Originally posted on my previous blog – this post has been edited for spelling mistakes/clarity

I’ve left some clues for you. 
If you want them, turn the page.
If you don’t, put the book back on the shelf, please.’

Whilst browsing his favourite book store, Dash comes across a red Moleskine notebook, and so begins the book of dares as Dash gets to know the girl behind the notebook. Lily places her red Moleskine notebook, waiting for the right guy to come along and find it and accept her dares. But is Dash the right guy? Will they just continually keep passing clues to places in New York City? And what will happen when they finally meet?

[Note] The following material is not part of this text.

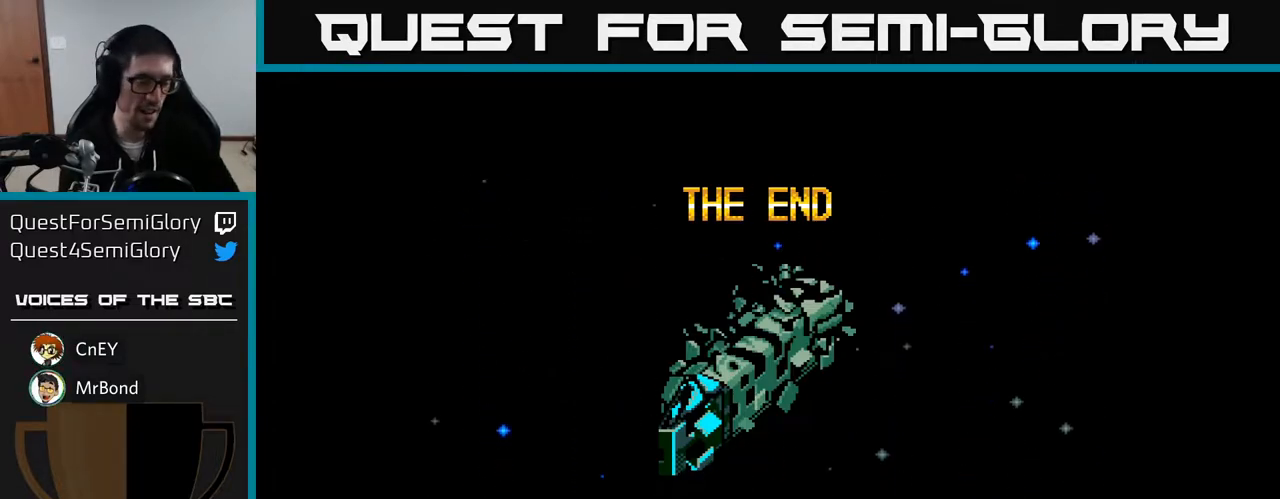
{"buttons": [], "right_stick": "center", "events": []}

I love this book so much. It is a book that repeatedly reminds me of how different it is to many other books. Firstly, there are few books out there that contain dares that bring you, as a reader, to different parts of a major city, such as New York. Secondly, I hardly ever read books where at the end I’m like ‘I wish these people were real’. I wish I lived in New York and found a red Moleskine in The Strand Bookstore. I wish I knew Dash and Lily because they’re SUCH great characters.
As you can tell, I loved the characters of Lily and Dash – both I found interesting to read about, although for some unknown reason I preferred David Levithan’s (Dash) chapters more (on my reread of this recently however, I actually found Lily more interesting…). The other minor characters didn’t just fade into the background after a while either. They were all very unique and all had an original spark.. My personal favourite was Boomer, as I’m sure many people would say. I just COULD NOT STOP LAUGHING. He was absolutely hilarious. Another favourite was Boris the dog. After speaking to a work colleague about this book, we both were laughing to ourselves recalling a particular scene with Boris.

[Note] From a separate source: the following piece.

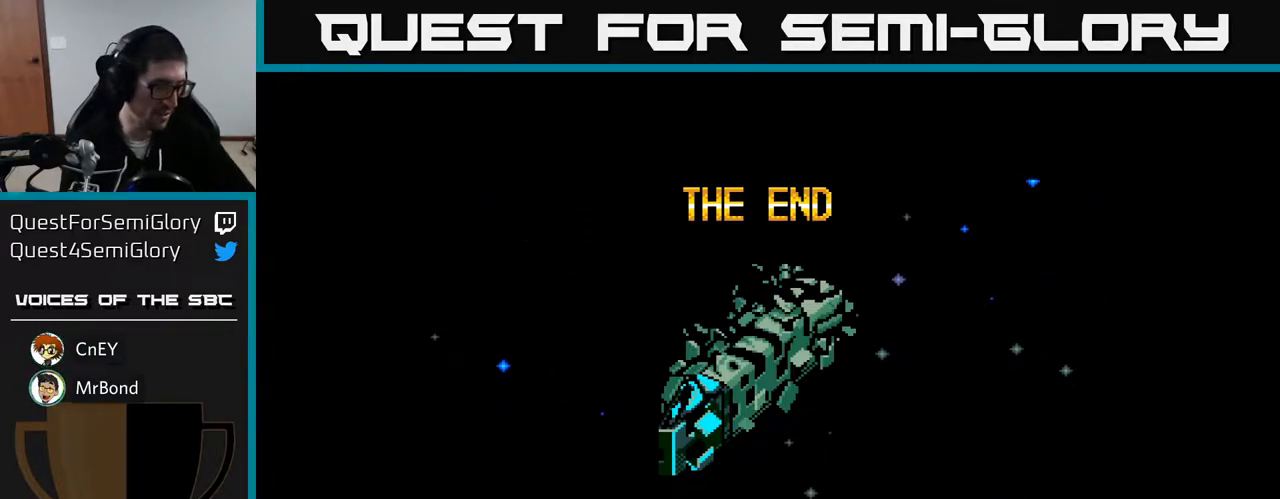
{"buttons": [], "right_stick": "center", "events": []}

One of my only problems with this was the language, especially for David Levithan’s (Dash) chapters. Dash has a lot of knowledge and loves words and books. There were times when the richness of Dash’s section of narration stopped some of my enjoyment as the tone and use of words made this book harder to read. To put it finely, I had no idea what he was talking about half the time. Apart from this, however, the language was incredibly vivid, putting you in New York at Christmas in the middle of its chaos in Macy’s or the tranquil of The Strand.
While with many romance stories, there are times when you want them to just get together, I liked that this book wasn’t entirely about their romance, the book wouldn’t haven been as good I feel. The book not only had a light hearted feel, but, at times, takes on more serious subjects, such as viewpoints on love or previous relationships. I felt Rachel Cohn and David Levithan got their representations of teenagers spot on, making their narration incredibly relatable.
Overall, this book is wonderful. You get taken into the narrative straight away and keep this engagement with Lily and Dash. This book is incredibly original and absolutely hilarious to read. I would recommend this to anyone for the great writing, plot and characters. This is a book that will make you smile.